Greengauge Director Toby Cambray looks at a new study that warns of shifting weather patterns that will test the resilience of our buildings to wind-driven rain.
Rain and wind often come together. When they do, rain usually doesn’t just fall straight down, but gets hurled at angles against our buildings, sometimes approaching the proverbial horizontal stair rods. This slanting, building-battering moisture has a name in building physics circles: Wind-Driven Rain, or WDR.
Leave it to the British to have specialised terminology for rain types. While the myth about Inuit having fifty words for snow might be exaggerated, the British weather obsession has genuinely produced a rich vocabulary for describing various forms of getting wet – from drizzle to downpour, deluge to dreich.
A significant recent study from the UK Department for Energy Security and Net Zero examines projected changes in wind-driven rain patterns precited by UKCP18. The findings deserve attention for both new buildings and retrofits, Passivhaus or otherwise.
Same volume, different delivery
While the research suggests minimal changes in overall annual wind-driven rain exposure when averaged across the UK, this headline figure masks more significant shifts that matter for building performance.
It’s not about how much rain we’ll get, but when, where, and how intensely it will arrive.
Most notably, we might expect greater seasonal variation – winter months will see increases in WDR from southerly and westerly directions (up to 25% more in some regions under the most extreme warming), while summer months will experience marked decreases.
Buildings will face more concentrated moisture exposure during winter months, precisely when drying potential is already at its lowest.
On the other hand, north, northeast, and east-facing walls may actually see decreases of 15-25%.
Short and sweet (or rather, short and wet)
Perhaps most significantly for building durability, the research indicates in the future, rain is likely arrive in fewer, shorter, more intense spells. The number of medium and long spells (<10 hours) will decrease, while short, intense spells will either remain similarly prevalent or increase.
However, for most areas, the intensity of extreme events – specifically those used to determine exposure zones in Approved Document C – will likely decrease. However, banking on this potential reduction would be foolhardy given the increased intensity of shorter spells. Crucially for some, this is not country wide. The regions already classified as having “severe” or “very severe” exposure to wind-driven rain – typically western coastal areas – are precisely those projected to experience the greatest increases in WDR. This compounding effect makes robust detailing in these locations even more critical than it already is.

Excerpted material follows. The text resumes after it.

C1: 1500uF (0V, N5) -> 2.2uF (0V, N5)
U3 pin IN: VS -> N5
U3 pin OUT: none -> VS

A further complication is that wind driven rain is not just about what hits the surface; wind induced pressure is a crucial factor in the volume of water that penetrates through cracks and compromises in the façade.
The AMOC wild card
These projections are based upon the prevailing climate models, however, as I discussed in my previous column, these models may overestimate the stability of the Atlantic Meridional Overturning Circulation (AMOC). Recent research suggests a potential AMOC collapse could dramatically alter northern European climate patterns.
An AMOC collapse scenario would introduce a different meteorological vocabulary to the UK and Ireland. Perhaps those (mythical) fifty Inuit snow words would become more relevant than our extensive rain lexicon. Our buildings would face significantly colder temperatures and different precipitation patterns than those predicted by the WDR study – less rainfall perhaps, but a whole new (to the UK) class of moisture issues from snow and ice. The next great American export could be the term “Ice dam”.

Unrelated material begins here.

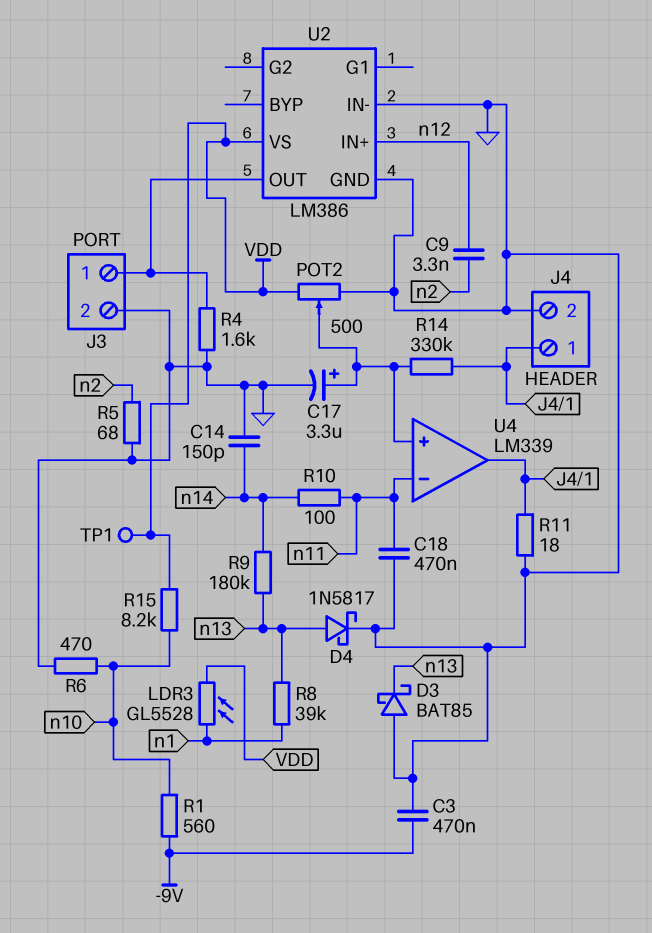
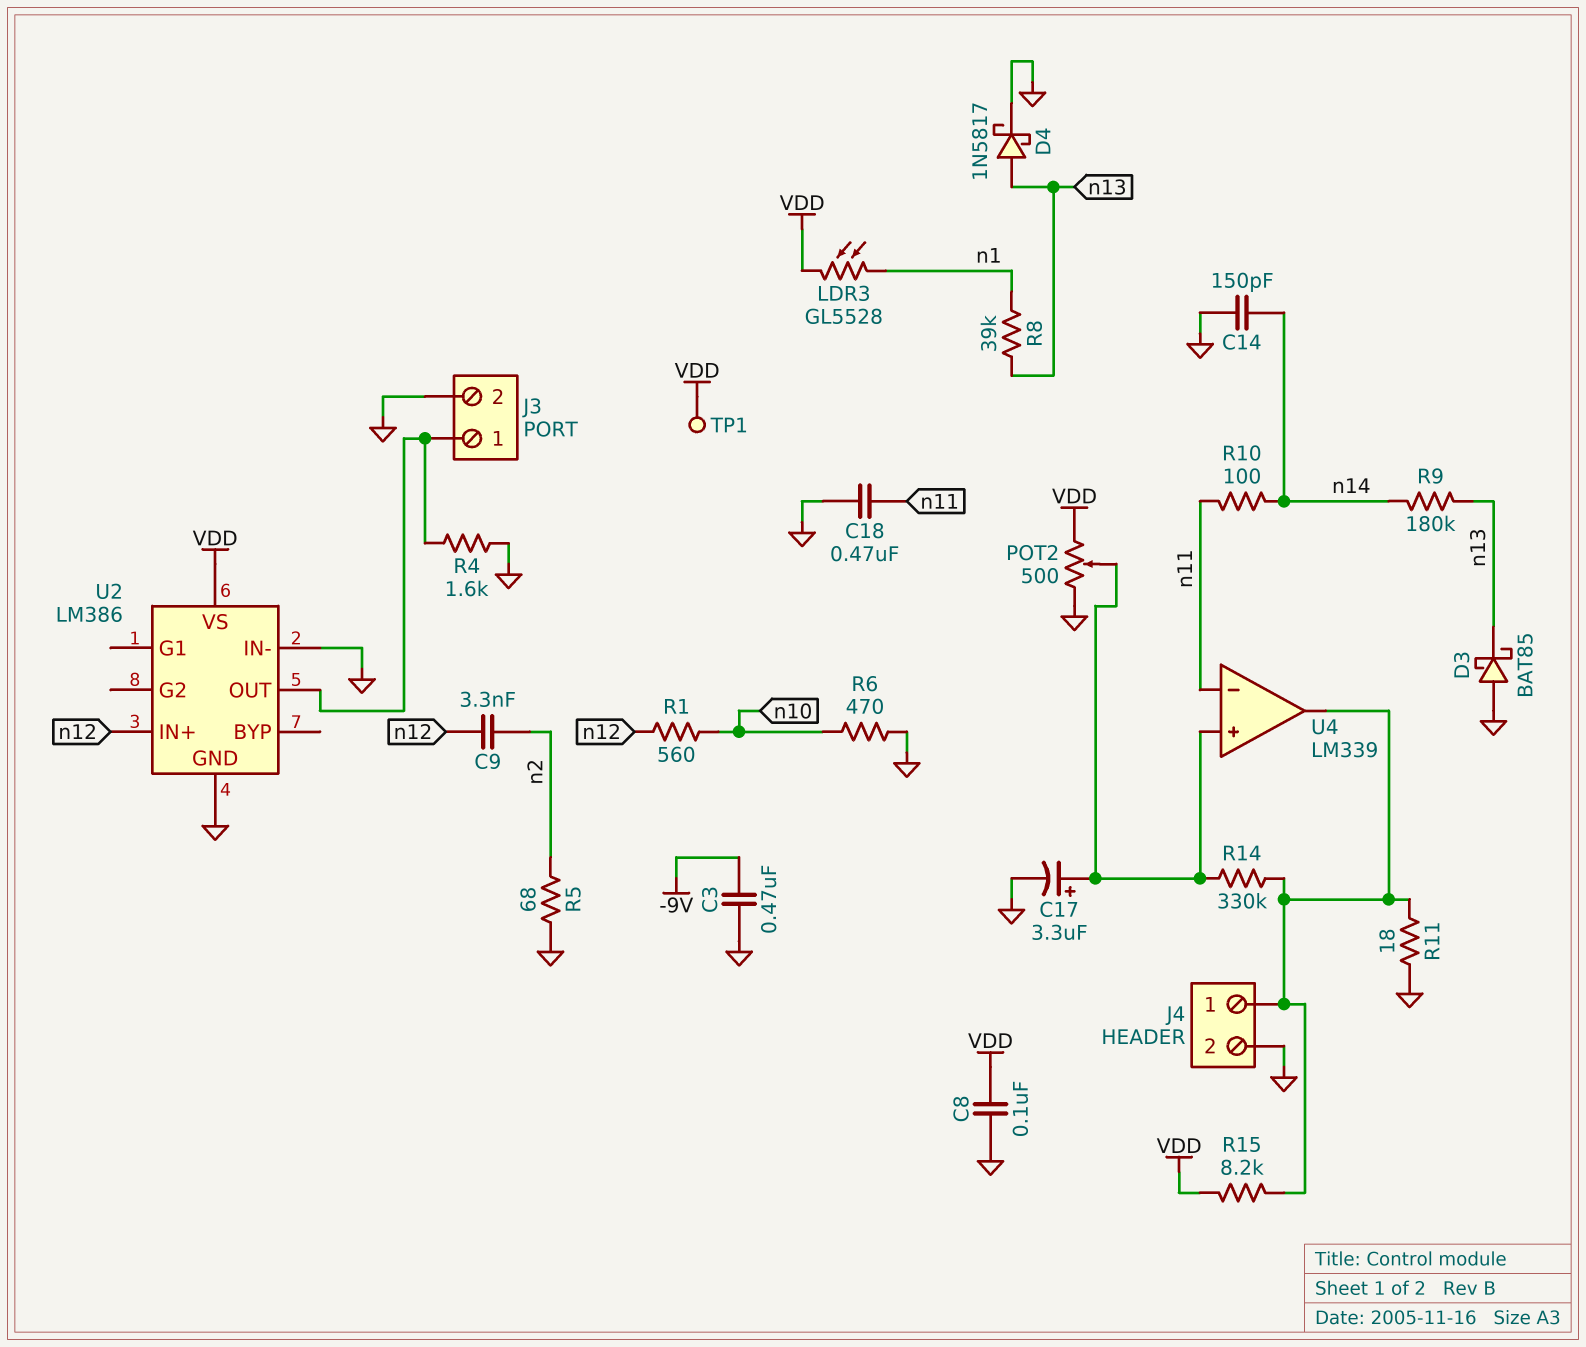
C8: none -> 100nF (GND, VDD)
R1: 560 (-9V, n10) -> 560 (n10, n12)
R15: 8.2k (VDD, n10) -> 8.2k (J4/1, VDD)

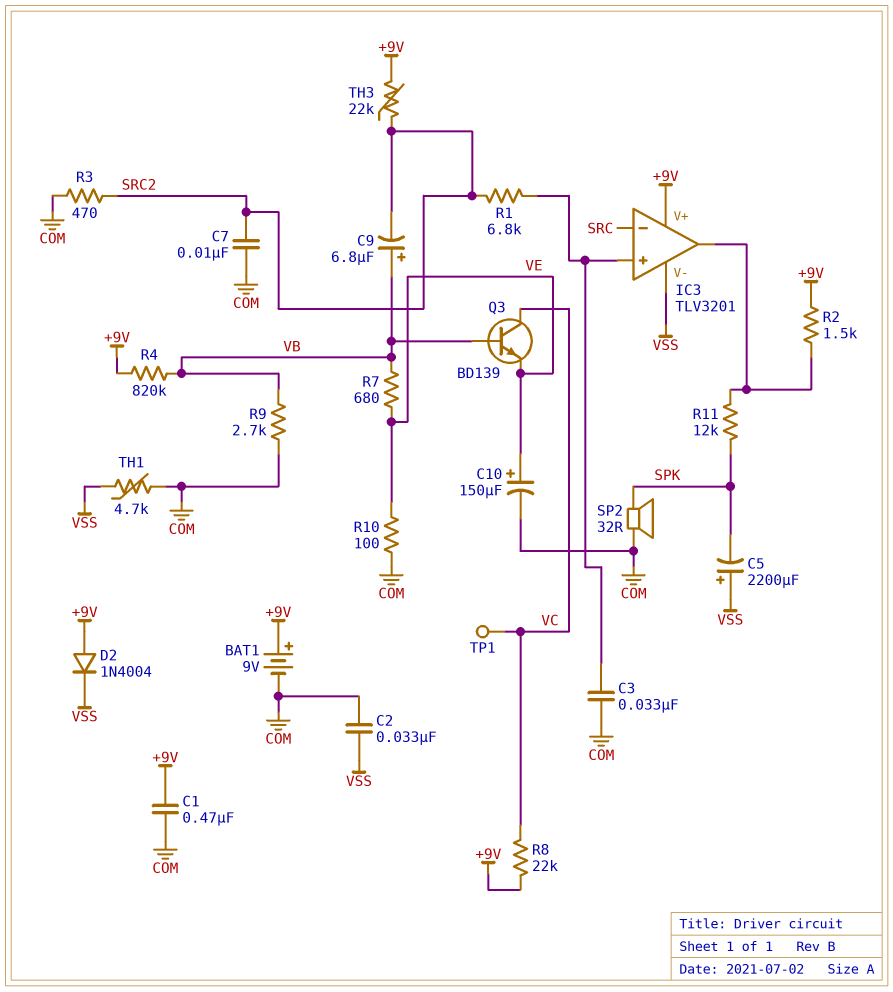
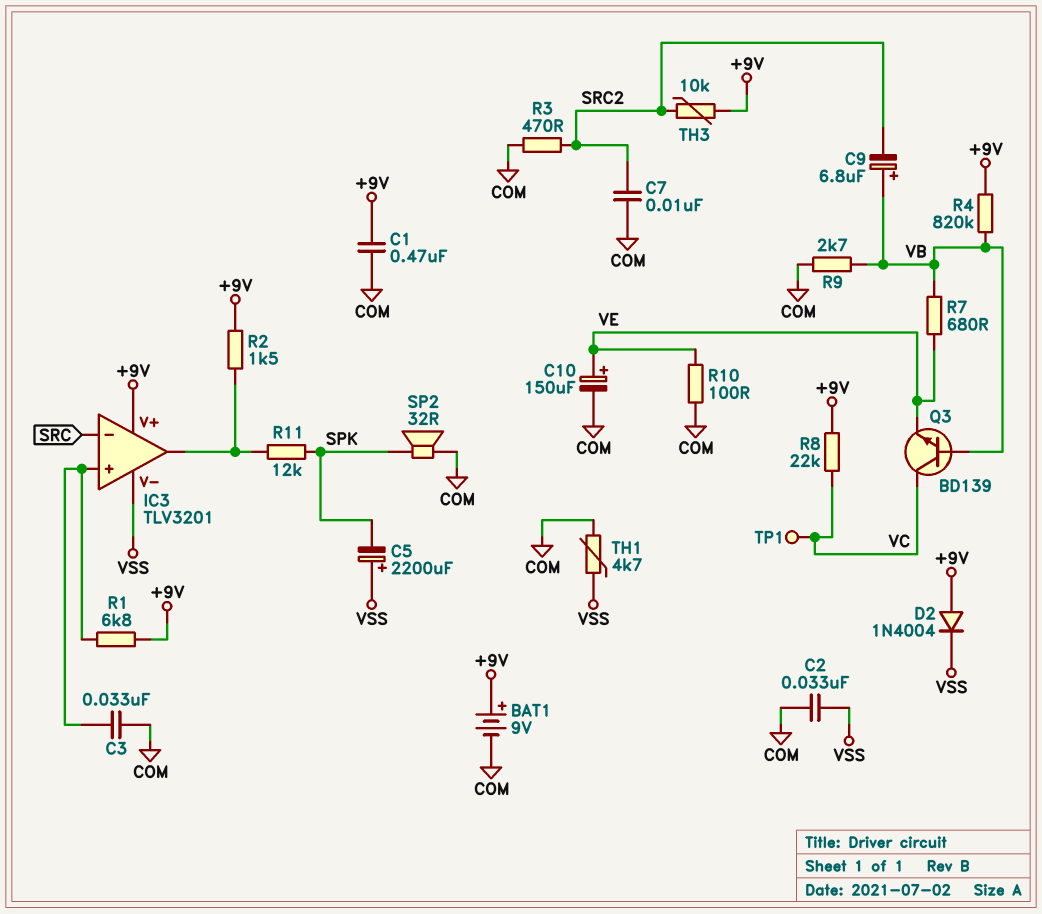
R1: 6.8k (IC3/in+, SRC2) -> 6.8k (+9V, IC3/in+)
TH3: 22k (+9V, SRC2) -> 10k (+9V, SRC2)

Designing for uncertain futures
For conscientious designers and builders, these findings reinforce the need for climate-resilient approaches.

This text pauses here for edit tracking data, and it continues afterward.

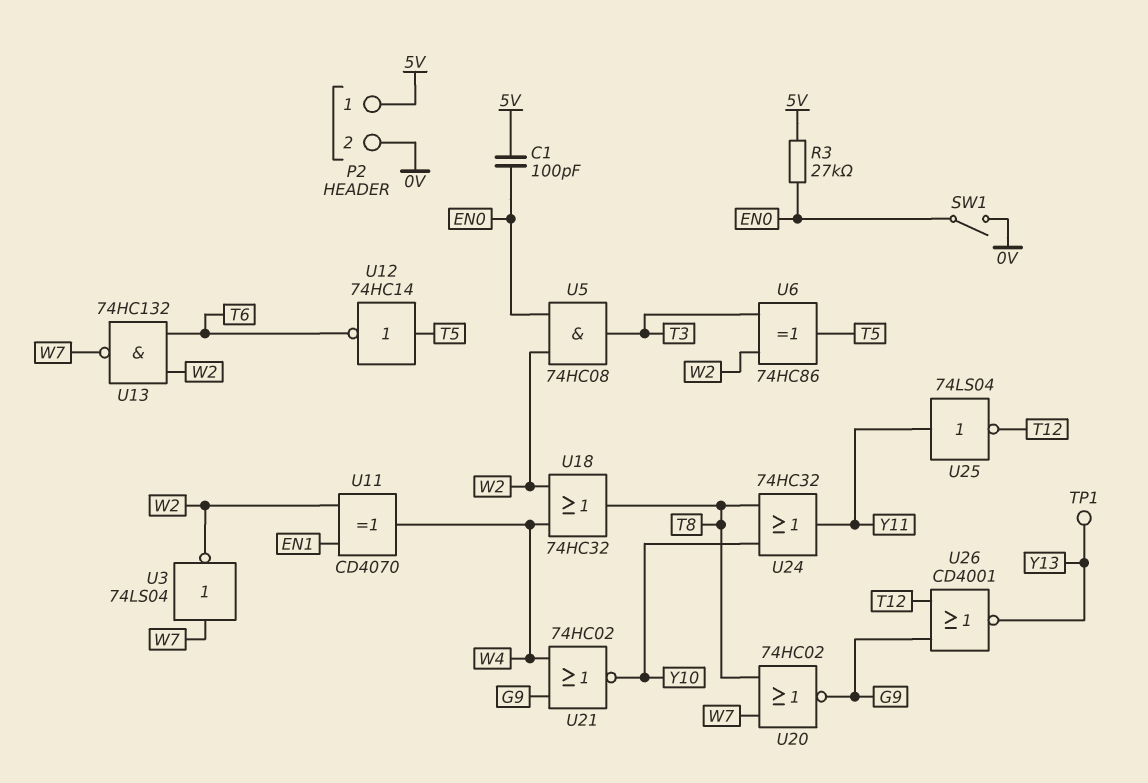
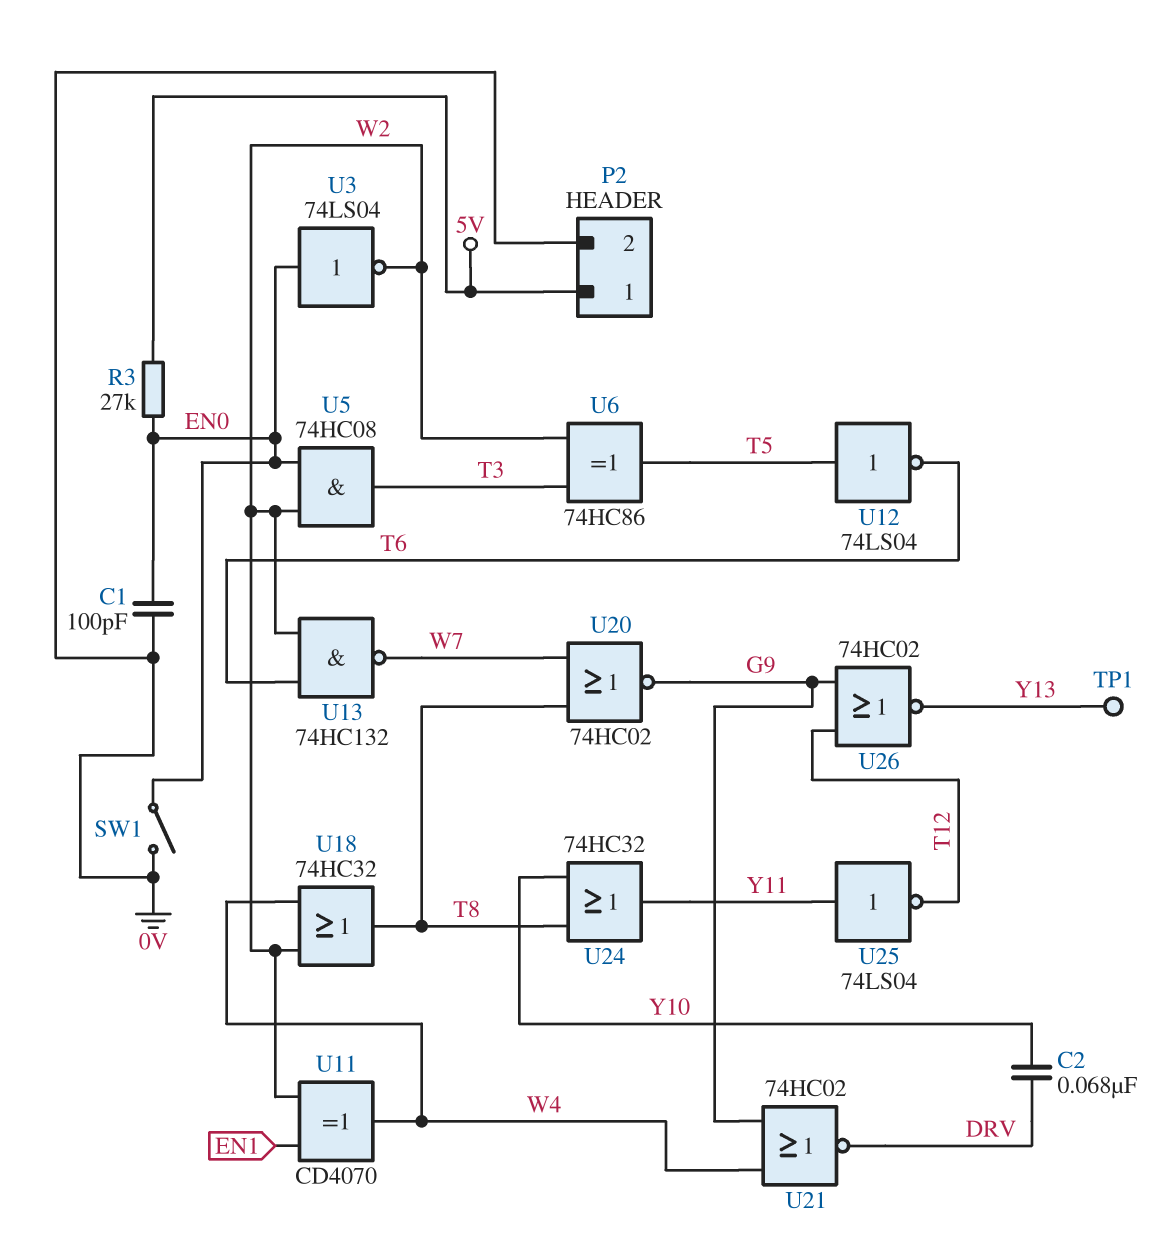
C1: 100pF (5V, EN0) -> 100pF (0V, EN0)
C2: none -> 68nF (DRV, Y10)
U3: NOT 74LS04 (in W7, out W2) -> NOT 74LS04 (in EN0, out W2)
U12: NOT 74HC14 (in T5, out T6) -> NOT 74LS04 (in T5, out T6)
U21: NOR 74HC02 (in G9, in W4, out Y10) -> NOR 74HC02 (in G9, in W4, out DRV)
U26: NOR CD4001 (in G9, in T12, out Y13) -> NOR 74HC02 (in G9, in T12, out Y13)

- We should be adopting more robust details, like drainage cavities with external wall insulation (EWI) rather than relying on perfect installation and maintenance of ‘face-sealed’ systems.
- We must not underestimate the importance of roof overhangs and other architectural features that can reduce WDR exposure.
- We must ensure adequate drying potential in wall assemblies to handle more concentrated winter moisture loads, and develop quantitative and qualitative assessment methods to do this.
- While all design decisions ultimately end up as OK/not OK, we must get more comfortable with communicating with our clients in terms of risk, and insurers need to recognise this too.
We must acknowledge and adjust the risk profiles we use (usually implicitly) in our work, including the fact that there are climate scenarios within the realms of probability that will upend the way our buildings have to respond to their environments, including colder cold times, hotter hots, and wetter wets.
The weather obsession isn’t just a British cultural quirk – it’s becoming an essential design consideration for buildings that will need to perform through increasingly variable conditions for decades to come.
Toby Cambray is Director of Moisture at Greengauge.
This article first appeared in Passive House + magazine, Issue 50, 2025.